## [Exercise details]
If a line of the listing below contains the string "Imunologia", count it, then give the total by itself.
'''
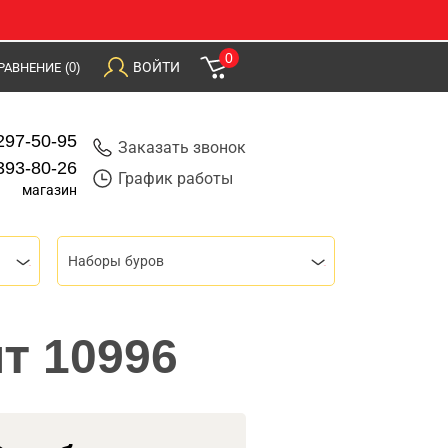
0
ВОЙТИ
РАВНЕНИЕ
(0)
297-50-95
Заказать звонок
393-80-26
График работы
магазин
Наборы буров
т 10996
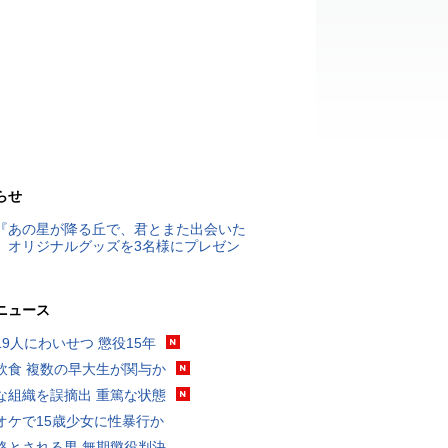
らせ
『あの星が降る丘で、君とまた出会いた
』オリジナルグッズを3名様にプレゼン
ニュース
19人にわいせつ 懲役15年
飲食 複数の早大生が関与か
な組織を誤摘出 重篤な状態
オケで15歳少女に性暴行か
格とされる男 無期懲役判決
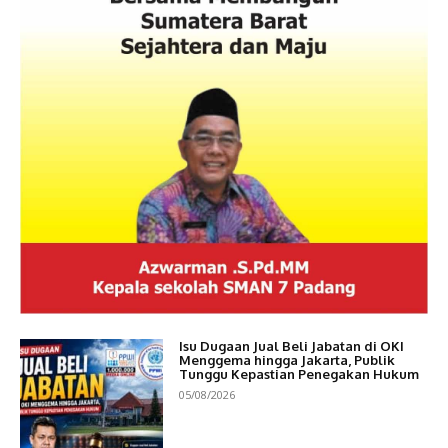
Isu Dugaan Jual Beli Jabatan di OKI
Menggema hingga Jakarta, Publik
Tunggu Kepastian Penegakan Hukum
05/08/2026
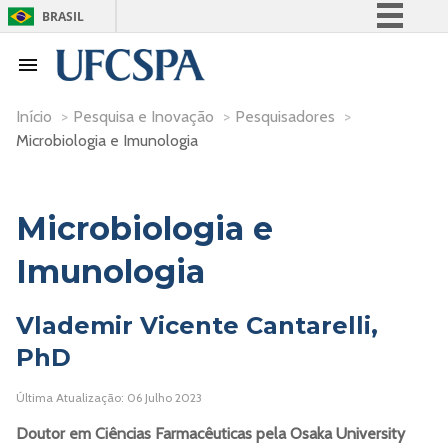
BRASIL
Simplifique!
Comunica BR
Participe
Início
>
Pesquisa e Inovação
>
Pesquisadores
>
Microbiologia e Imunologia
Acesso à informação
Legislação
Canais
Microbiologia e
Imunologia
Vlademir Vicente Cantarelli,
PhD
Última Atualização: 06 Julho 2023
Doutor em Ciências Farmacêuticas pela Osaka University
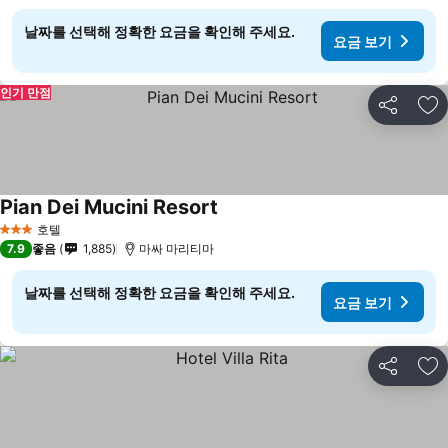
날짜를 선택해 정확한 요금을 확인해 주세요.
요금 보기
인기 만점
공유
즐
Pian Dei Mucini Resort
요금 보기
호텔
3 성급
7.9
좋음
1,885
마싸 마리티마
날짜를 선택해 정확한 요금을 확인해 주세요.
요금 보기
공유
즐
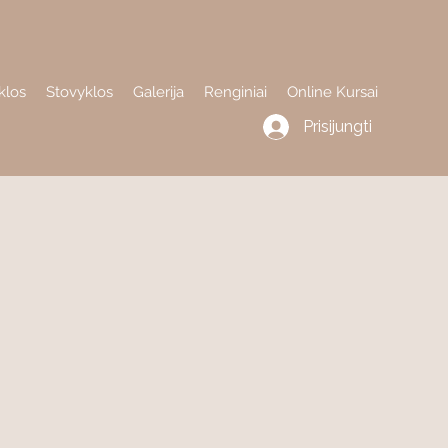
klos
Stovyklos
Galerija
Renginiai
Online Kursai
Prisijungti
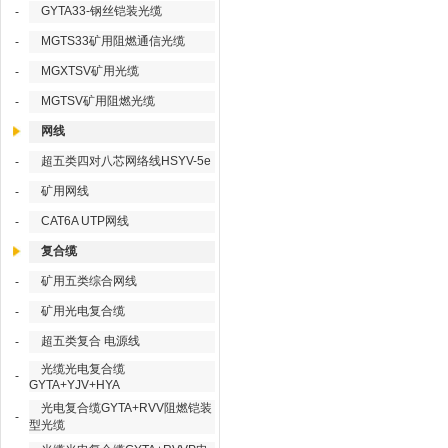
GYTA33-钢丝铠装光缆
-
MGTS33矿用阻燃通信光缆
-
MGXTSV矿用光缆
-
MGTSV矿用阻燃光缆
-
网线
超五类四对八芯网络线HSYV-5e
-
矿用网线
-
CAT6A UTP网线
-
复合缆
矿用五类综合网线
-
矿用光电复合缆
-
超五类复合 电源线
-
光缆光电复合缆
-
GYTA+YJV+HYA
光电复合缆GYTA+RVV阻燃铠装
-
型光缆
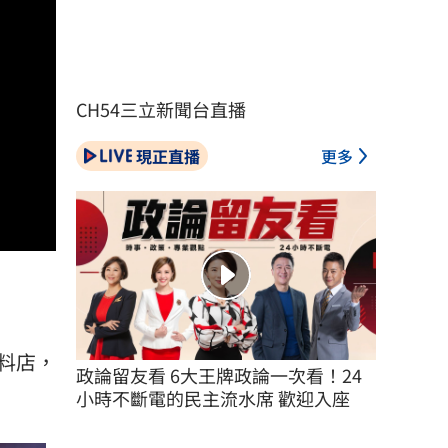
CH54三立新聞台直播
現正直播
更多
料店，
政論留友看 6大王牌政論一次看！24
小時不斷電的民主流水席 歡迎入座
'''
## [Reply]
2